- What to work on:
Read the data, and whenever a line holds the word "align", report that line.

- Data for processing:
————

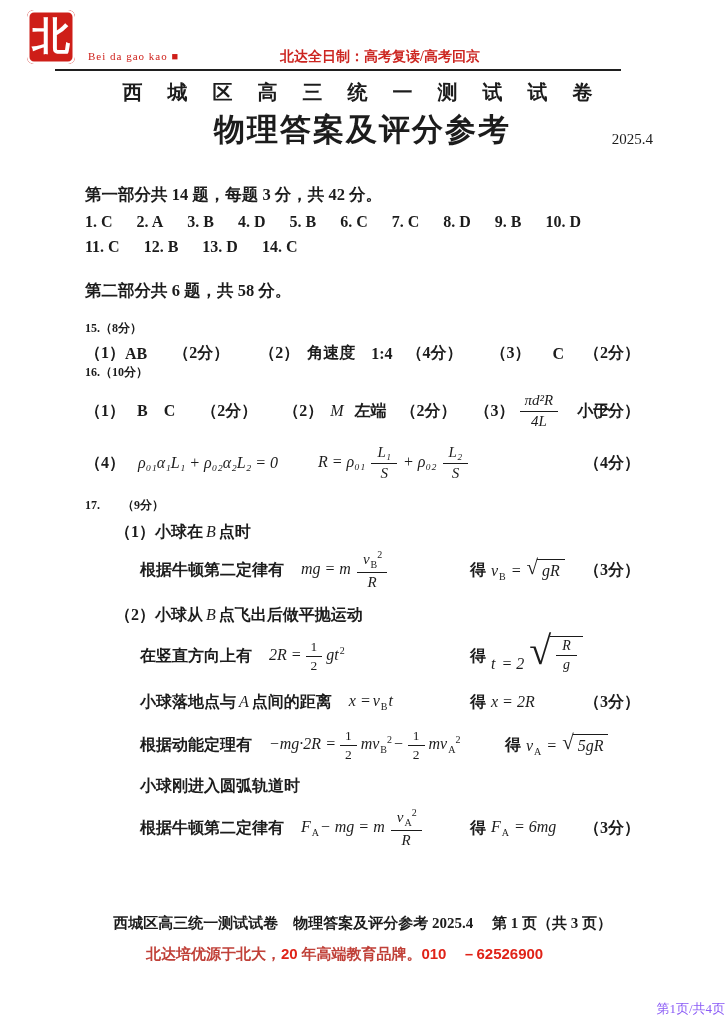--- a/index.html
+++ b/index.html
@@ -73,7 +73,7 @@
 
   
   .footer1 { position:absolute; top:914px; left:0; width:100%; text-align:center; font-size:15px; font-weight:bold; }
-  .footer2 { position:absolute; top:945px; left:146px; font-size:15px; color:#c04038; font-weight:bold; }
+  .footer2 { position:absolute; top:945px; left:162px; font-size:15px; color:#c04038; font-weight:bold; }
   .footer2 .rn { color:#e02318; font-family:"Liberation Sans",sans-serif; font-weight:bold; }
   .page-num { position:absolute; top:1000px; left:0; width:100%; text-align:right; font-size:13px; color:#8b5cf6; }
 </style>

————

- Answer area:
   .footer1 { position:absolute; top:914px; left:0; width:100%; text-align:center; font-size:15px; font-weight:bold; }
   .page-num { position:absolute; top:1000px; left:0; width:100%; text-align:right; font-size:13px; color:#8b5cf6; }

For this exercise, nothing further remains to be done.